“Consult with your solicitor. I will speak to my father. He would not have come all this way simply to return home. He will be angling for something. This is not just an act of malice. It is part of a strategy.”
Marcus’ head came up, eyes fierce. “You will not go near him. I forbid it. He has already attempted to kidnap you once.”
“I will make sure we meet somewhere public…”
“Here. It must be here. And with Beveridge as witness,” Marcus replied.
“Very well. We will discover what he wishes to gain from all of this. Perhaps he is looking for compensation?”
Marcus scoffed. “Then I’ll pay the blackguard off.”
Then a thought seemed to occur to him. Slowly, he took Selina’s hands in his own. He looked up at her with wide eyes.
“We cannot be married in a church. Not according to how the law dictates it must be done. But we can be married in the eyes of god. Of some gods anyway.”
As he spoke, his voice was becoming more excited. Selina frowned, leaning forward, and tucking a stray lock of hair behind his ear from where it had slipped over his eyes.
“What do you mean?” she asked.
“Do you think that our ancestors got married in a church with the permission of a priest? I mean our distant ancestors,” Marcus said excitedly, “in Cumbria, there were people living for centuries before the time of Christ. They did not need a church or chapel. They did not need licenses or the permission of a priest. They were bound together in the eyes of their gods in nature.”
He stood, tightening his grip on her hands to pull her to her feet. He was laughing and Selina couldn’t help but laugh as well, carried along by his enthusiasm.
“Are you saying that we should go into the hills and get married in a wood?” she asked
“Why the hell not!” Marcus exclaimed, “I have spent five years trying to reaccustom myself to polite society, I will not spend the next fifty if it means I cannot have you. It does not matter what the law says. We will know that we are bound together. You will be my wife in the eyes of this land. Come on!”
“But Marcus!” Selina protested as she ran across the room with him, “we will still be stung with scandal. The ton will not recognize our marriage. Your family name will be dragged through the mud!”
“We will not tell them. No one will know,” Marcus said.
He skidded to a halt at the door of the study, turning to face Selina.
“I know this is impulsive and half-cocked. It does not solve the problem our marriage was supposed to. I don’t care about any of that. I just need to know when I wake tomorrow that we are man and wife. Will you do it?”
“Of course!” Selina cried, tears coming to her eyes, but they were tears of happiness.
This was wild and adventuresome, it was out of character for the Arthur that she knew but not for the Marcus that she had come to love. She felt glad that she had reached Valebridge to find an impostor. She was glad that she had gone in search of Arthur and found Marcus. They ran from the study, Marcus bellowing for Beveridge. The startled butler appeared as they skidded into the Great Hall from the Long Walk.
“Overcoats and hats, two horses saddled, and a pair of breeches for Selina. Quickly man! Quickly!” Marcus barked.
“Your Grace! It is dark outside. You are going riding in the dark?” Beveridge said in helpless confusion.
“A very good point. Lanterns as well,” Marcus ordered, clapping his hands together once.
When Beveridge remained stock still, he barked. “Hurry!”
Beveridge jumped and hurried away as quickly as he could. Within half an hour they were walking two horses from the stables, lanterns held on poles lighting the way before them.
CHAPTER28
The night air was chill about them, but to Marcus, it was fresh and invigorating. He knew that this was a plan born out of pure madness, but he did not care.

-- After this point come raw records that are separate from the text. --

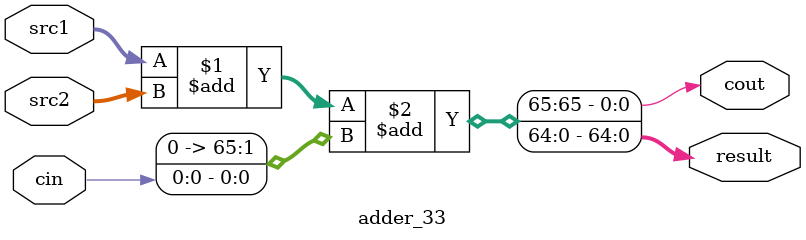
<source format=v>
module div(
  input                          clk           ,
  input                          reset         ,
  input  [63:0] x,
  input  [63:0] y,
  input         div_valid,
  input         div_signed,
  output reg    div_ready,
  output reg    out_valid,
  output [63:0] s,
  output [63:0] r

);
reg [127:0] dividend;
reg [63:0] divisor,qutient,remain;
reg running_r,divisor_s,dividend_s;
reg [6:0] count;
wire done,div_prepare;

//state transition
assign div_prepare = div_ready && div_valid;
assign done = running_r &&  count == 7'h40;
always @(posedge clk) begin
    if (reset  || out_valid) begin
        div_ready <= 1'b1;
    end
    else if (div_prepare) begin
        div_ready <= 1'b0;
    end 
end

always @(posedge clk) begin
    if (reset || done ) begin
        running_r <= 1'b0;
    end
    else if (div_prepare) begin
        running_r <= 1'b1;
    end 
end

always @(posedge clk) begin
    if (reset || out_valid ) begin
        out_valid <= 1'b0;
    end
    else if (done) begin
        out_valid <= 1'b1;
    end 
end
//signed bit
always @(posedge clk) begin
    if (reset) begin
        divisor_s <= 1'b0;
        dividend_s <= 1'b0;        
    end
    else if (div_prepare) begin
        divisor_s <= div_signed & y[63];
        dividend_s <= div_signed & x[63];
    end    
end
//iterative operation and correct
wire sub_cout;
wire [64:0] sub_result;
wire [63:0] qutient_correct,remain_correct;
wire [63:0] x_adder_result,y_adder_result,x_abs,y_abs;
wire [63:0] x_adder_src1,y_adder_src1;

assign x_adder_src1 = done ? dividend[127:64] : x;
assign y_adder_src1 = done ? qutient : y;


//signed <==> abs
adder_32 x_adder(
    .src1  (~x_adder_src1),
    .src2  ({64'b1}),
    .cin    (1'b0),
    .cout   (),
    .result (x_adder_result)
);
adder_32 y_adder(
    .src1  (~y_adder_src1),
    .src2  ({64'b1}),
    .cin    (1'b0),
    .cout   (),
    .result (y_adder_result)
);

// sub of iteration
adder_33 suber(
    .src1  (dividend[127:63]),
    .src2  ({1'b1,~divisor}),
    .cin    (1'b1),
    .cout   (sub_cout),
    .result (sub_result)
);
// Choose the abs of dividend and divisor
assign x_abs = div_signed & x[63] ? x_adder_result : x ;
assign y_abs = div_signed & y[63] ? y_adder_result : y ;

//Update dividend ,divisor and qutient
always @(posedge clk) begin
    if (div_prepare) begin
        dividend <= {64'b0,x_abs};
        divisor <= y_abs;
    end
    //iterate and shift left  << 1
    else if (running_r ) begin
       dividend <= sub_cout ? {sub_result[63:0],dividend[62:0],1'b0} : {dividend[126:0],1'b0};
    end
 
    
end
// counter
always @(posedge clk) begin
    if (reset || out_valid ) begin
        count <= 7'b0;
    end
    else if (running_r) begin
        count <= count +1'b1;
    end
    
end

//Correct result
wire qutient_need_correct,remain_need_correct;

assign remain_correct  = x_adder_result;
assign qutient_correct = y_adder_result;
assign qutient_need_correct = ~dividend_s & divisor_s | dividend_s & ~divisor_s;
assign remain_need_correct  = dividend_s;

always @(posedge clk ) begin
    if (done) begin
        remain  <= remain_need_correct  ? remain_correct  : dividend[127:64];
    end
   if (done) begin
        qutient <= qutient_need_correct ? qutient_correct : qutient;
    end 
    else if (running_r) begin
        qutient <= {qutient[62:0],sub_cout};
    end    
end
// finally result
assign s = qutient;
assign r = remain;



endmodule



module adder_32 (
    // 32-bit adder
    input [63:0] src1,
    input [63:0] src2,
    input        cin,
    output       cout,
    output [63:0] result
);
assign {cout, result} = src1 + src2 + {63'b0,cin};

endmodule
module adder_33 (
    // 33-bit adder
    input [64:0] src1,
    input [64:0] src2,
    input        cin,
    output       cout,
    output [64:0] result
);
assign {cout, result} = src1 + src2 + {64'b0,cin};
endmodule

</source>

The idea of being married to Selina had become a fixation to the point of monomania when he had realized, while hopelessly pacing the study, that he was only prevented from marrying Selina according to the strictures and conventions of society. Well, that society could not stop them from loving each other. Could not stop them behaving as man and wife. But it was not enough for him to be Selina’s lover, for them to act the part of a married couple. Something within him wanted more than that. The memory had come back to him of the stone circle in Cumbria that had been his haunt since childhood.
He had found it alone, amongst the trees, and long forgotten by all. The stones were ancient and mossy, half buried, the shape they delineated almost impossible to detect. But once the young Marcus had discovered it, he could not help but think of it as a place of great power. For the boy he had been, it was a sanctuary on the night he had stumbled upon it, a place where he could leave behind his reality of being exiled by a family who had not loved him. Leave behind his troubles and his worries, if only for just a night.
I do not need to believe in the so-called societal rules that dictated my ancestors and my father’s ideologies. I believe in the smallness of human institutions and the rules of so-called society. I believe in myself and I believe in Selina. We will be married in a place just as ancient as that unnamed stone circle in Cumbria, in the eyes of a God far older than the institutions of today.
“Do you have somewhere in mind?” Selina whispered as they followed a track across a dark hillside.